The fastest rule of thumb: count the legs and look for antennae. Eight legs and no antennae means arachnid. If the creature is also flat, slow-moving, and has only two body regions, you’re almost certainly looking at a tick.
How to Recognize a Tick Bite
Tick bites themselves are painless. Ticks inject a numbing compound when they pierce the skin, so most people never feel the bite happen. You’re far more likely to find the tick still attached than to notice the bite itself. Check your skin after time outdoors, especially behind the ears, along the hairline, in the armpits, behind the knees, and around the waistband.
If the tick has already detached, the bite site usually looks like a small red spot or bump, similar to a mosquito bite. A little redness and swelling right around the bite is a normal skin reaction and doesn’t indicate infection.

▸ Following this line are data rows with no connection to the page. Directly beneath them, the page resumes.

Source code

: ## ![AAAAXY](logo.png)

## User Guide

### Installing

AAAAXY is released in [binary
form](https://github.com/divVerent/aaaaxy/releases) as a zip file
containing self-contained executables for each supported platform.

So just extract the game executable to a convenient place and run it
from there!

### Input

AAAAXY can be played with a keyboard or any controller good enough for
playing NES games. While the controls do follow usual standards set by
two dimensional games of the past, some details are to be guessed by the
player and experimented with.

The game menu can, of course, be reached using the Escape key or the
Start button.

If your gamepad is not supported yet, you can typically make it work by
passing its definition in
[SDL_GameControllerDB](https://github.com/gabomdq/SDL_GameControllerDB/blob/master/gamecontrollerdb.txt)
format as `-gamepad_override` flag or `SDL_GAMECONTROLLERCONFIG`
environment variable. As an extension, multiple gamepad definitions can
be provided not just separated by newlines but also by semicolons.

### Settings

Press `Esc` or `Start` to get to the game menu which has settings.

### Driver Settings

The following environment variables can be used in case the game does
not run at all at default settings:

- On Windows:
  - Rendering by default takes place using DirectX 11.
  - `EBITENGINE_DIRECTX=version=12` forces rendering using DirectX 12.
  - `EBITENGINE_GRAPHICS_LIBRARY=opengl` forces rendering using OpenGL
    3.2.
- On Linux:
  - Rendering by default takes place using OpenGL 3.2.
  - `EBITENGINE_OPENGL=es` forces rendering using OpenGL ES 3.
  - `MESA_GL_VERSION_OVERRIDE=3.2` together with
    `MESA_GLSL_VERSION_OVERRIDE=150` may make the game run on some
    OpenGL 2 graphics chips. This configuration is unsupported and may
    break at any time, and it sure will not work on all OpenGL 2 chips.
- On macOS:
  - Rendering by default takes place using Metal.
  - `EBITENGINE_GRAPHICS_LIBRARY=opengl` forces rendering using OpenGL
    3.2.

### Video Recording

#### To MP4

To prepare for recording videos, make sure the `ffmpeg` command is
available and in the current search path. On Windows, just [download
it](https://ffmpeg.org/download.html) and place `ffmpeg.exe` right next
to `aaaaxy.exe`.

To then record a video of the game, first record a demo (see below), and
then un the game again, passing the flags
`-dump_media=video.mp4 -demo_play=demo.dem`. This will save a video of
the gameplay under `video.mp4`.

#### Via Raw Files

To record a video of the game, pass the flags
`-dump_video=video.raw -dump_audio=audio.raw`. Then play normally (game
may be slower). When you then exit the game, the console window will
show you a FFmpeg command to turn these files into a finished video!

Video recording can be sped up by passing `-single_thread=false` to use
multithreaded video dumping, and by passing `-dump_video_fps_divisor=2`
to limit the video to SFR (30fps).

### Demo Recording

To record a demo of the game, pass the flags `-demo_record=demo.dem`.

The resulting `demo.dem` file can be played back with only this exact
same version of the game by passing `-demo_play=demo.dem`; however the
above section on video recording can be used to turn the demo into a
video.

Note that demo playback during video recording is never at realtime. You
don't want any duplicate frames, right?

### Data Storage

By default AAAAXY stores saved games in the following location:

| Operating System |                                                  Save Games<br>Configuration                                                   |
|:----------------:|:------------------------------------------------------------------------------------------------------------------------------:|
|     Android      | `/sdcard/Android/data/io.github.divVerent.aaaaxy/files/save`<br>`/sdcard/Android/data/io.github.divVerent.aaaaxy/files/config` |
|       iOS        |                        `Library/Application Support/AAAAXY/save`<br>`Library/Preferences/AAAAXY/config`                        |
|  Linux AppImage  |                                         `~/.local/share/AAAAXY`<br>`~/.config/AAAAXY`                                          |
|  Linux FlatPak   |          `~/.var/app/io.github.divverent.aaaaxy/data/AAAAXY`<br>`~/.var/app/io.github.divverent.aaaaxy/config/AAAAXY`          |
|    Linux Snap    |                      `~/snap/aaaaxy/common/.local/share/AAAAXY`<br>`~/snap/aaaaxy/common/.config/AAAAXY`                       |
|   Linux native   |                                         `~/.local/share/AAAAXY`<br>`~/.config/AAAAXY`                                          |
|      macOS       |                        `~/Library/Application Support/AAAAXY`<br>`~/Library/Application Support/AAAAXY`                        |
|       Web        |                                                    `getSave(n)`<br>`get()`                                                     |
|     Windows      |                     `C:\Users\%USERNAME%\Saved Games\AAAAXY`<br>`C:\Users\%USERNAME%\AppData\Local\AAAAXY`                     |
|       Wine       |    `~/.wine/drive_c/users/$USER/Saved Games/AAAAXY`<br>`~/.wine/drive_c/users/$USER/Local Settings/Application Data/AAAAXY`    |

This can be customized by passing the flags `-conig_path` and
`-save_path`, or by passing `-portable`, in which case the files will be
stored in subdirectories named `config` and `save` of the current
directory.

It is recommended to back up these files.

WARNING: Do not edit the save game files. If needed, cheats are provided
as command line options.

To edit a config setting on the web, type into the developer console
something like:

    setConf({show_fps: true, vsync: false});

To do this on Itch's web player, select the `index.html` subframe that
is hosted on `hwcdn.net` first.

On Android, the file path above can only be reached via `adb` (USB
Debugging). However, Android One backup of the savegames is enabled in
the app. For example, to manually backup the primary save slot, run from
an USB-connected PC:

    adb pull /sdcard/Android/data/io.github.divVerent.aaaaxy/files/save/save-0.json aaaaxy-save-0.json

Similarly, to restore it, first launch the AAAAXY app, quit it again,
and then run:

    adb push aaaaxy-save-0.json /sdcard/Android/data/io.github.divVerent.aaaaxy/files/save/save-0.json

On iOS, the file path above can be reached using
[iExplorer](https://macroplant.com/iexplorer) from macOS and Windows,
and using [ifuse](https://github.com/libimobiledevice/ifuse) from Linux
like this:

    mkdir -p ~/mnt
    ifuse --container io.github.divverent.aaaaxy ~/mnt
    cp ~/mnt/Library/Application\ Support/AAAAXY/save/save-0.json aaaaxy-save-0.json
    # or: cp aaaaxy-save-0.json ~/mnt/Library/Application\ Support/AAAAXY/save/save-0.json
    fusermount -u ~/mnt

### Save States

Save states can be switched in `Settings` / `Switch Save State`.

The rash to watch for is called erythema migrans, and it shows up in over 70 percent of people who contract Lyme disease. It typically appears 3 to 30 days after the bite and expands over time. The classic “bull’s-eye” pattern, a red ring with central clearing, is the most well-known form, but it’s not the only one. The rash can also appear as a solid red oval, an expanding lesion with a central crust, a bluish-hued patch without central clearing, or even multiple rashes at different spots on the body (a sign the infection has spread). Any expanding rash near a known or suspected bite site, regardless of the exact pattern, warrants medical attention.
Getting a Tick Identified
If you’ve removed a tick and want to know the species, several free options exist. The University of Illinois Medical Entomology Lab accepts photos and physical samples for free identification and will even professionally preserve your specimen. Many state university extension programs offer similar services. You can also upload a clear photo to iNaturalist, a community science platform where entomologists and experienced naturalists can help with identification.
For the best photo, place the tick on a white surface (a piece of paper or tape works well) and photograph it from directly above with good lighting. Try to capture the legs, the back markings, and the mouthparts. If you’re saving a physical tick, place it in a sealed bag or small container with a damp cotton ball to prevent it from drying out. Note the date, the body location where it was attached, and roughly how long it may have been feeding. That information helps both with species identification and with any medical follow-up you might need.